In the first two scenarios (only one model misspecified), there is no bias. However, when both models are misspecified, we can observe a bias (which is small in this simulated example but could of course be much larger in actual data).

You can try to chance the IPW and the g-computation codes by yourself to see that these procedures lack this doubly-robust property. Maybe you also want to try omitting a confounder of changing the functional form (e.g., cubic relationship for x4) to get a feel for how the methods behave.

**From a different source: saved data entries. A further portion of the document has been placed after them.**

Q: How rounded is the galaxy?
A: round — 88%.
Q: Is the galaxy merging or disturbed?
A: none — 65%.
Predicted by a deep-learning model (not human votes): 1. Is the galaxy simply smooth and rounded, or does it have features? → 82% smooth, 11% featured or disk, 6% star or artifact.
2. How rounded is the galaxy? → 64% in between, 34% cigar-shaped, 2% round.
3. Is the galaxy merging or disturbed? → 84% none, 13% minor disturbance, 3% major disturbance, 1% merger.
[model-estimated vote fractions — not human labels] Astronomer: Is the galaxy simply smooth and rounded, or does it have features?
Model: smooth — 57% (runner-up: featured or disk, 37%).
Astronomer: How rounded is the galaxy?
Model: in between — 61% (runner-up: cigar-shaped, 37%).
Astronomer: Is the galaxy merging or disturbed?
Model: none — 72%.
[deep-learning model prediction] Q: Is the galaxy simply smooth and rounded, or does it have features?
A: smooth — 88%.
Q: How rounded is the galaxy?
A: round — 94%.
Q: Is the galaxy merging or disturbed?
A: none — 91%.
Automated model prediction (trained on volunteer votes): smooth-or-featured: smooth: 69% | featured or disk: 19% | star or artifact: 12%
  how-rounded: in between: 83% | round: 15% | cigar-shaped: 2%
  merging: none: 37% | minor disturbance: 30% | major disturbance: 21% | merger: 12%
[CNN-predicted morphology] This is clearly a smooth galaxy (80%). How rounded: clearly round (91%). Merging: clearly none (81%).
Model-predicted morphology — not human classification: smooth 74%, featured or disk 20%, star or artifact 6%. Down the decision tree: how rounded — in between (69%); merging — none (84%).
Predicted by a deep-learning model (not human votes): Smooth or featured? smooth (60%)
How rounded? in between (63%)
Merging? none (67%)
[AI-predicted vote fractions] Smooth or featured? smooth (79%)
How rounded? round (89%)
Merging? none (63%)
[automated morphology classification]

Bootstrapping to compute the variance

Bootstrapping is a powerful tool to obtain the variance of these estimators. The underlying idea is to resample with replacement, so that we end up with a slightly different sample.

# Small bootstrapping demonstration
test_db <- LETTERS[1:5]
test_db 
## [1] "A" "B" "C" "D" "E"
for(i in 1:3){
  db_boot <- test_db[sample(1:length(test_db), size=length(test_db), replace=TRUE)]
  print(paste0('Bootstrap sample #', i)); print(db_boot)
}
## [1] "Bootstrap sample #1"
## [1] "D" "A" "D" "B" "D"
## [1] "Bootstrap sample #2"
## [1] "D" "E" "C" "B" "D"
## [1] "Bootstrap sample #3"
## [1] "C" "E" "A" "D" "C"

By drawing several bootstrap samples and then applying the full estimation process on each sample, we can obtain a fair estimate of the variance, taking into account the whole uncertainty in the process (uncertainty in the estimated weights for IPW; uncertainty in the model Q for g-computation; uncertainty in both for doubly-robust standardisation).

Let’s apply the bootstrap to g-computation:

# A bit of setup before we can start the resamplig

# We will need an empty vector to store the results
boot_MOR <- boot_ATE <- c()

# Number of bootstrap samples, usually 500 or 100
B <- 20 

for (i in 1:B){
  # We repeat everything in this loop B times
  
  # Draw the sample
  db_boot <- ObsData[sample(1:nrow(ObsData), size = nrow(ObsData), replace = TRUE),]
  
  # Step 1: fit Q(A,C) on db_boot (instead of ObsData)
  Q <- glm(Y ~ A + x2 + x4 + x2*x4, data = db_boot, family=binomial)
  
  # Step 2: counterfactual (bootstrap) datasets
  A1Data <- A0Data <- db_boot
  A1Data$A <- 1; A0Data$A <- 0
  
  # Step 3: Counterfactual predictions
  Y_A1 <- predict(Q, A1Data, type="response")
  Y_A0 <- predict(Q, A0Data, type="response")
  
  # Step 4: Estimates
  pred_A1 <- mean(Y_A1); pred_A0 <- mean(Y_A0)
  
  boot_MOR[i] <- (pred_A1*(1 - pred_A0))/((1 - pred_A1)*pred_A0)
  boot_ATE[i] <- pred_A1 - pred_A0
  
}
head(boot_MOR); head(boot_ATE)
## [1] 2.564340 2.583766 2.555410 2.561102 2.576301 2.575973

## [1] 0.2311627 0.2329416 0.2303259 0.2308432 0.2322557 0.2322273

Each bootstrap sample results in an estimate of the causal effect and in the end, we have a vector of causal effect estimates. When working with actual data we should run at least 500 bootstrap iterations to be somewhat confident in the results.

Here, we have only 20 results; the results happen to be pretty similar across bootstrap samples because of the huge sample size and the simple data-generating process.

Once we have the result vector(s), we can summarize them to compute the standard error or confidence intervals.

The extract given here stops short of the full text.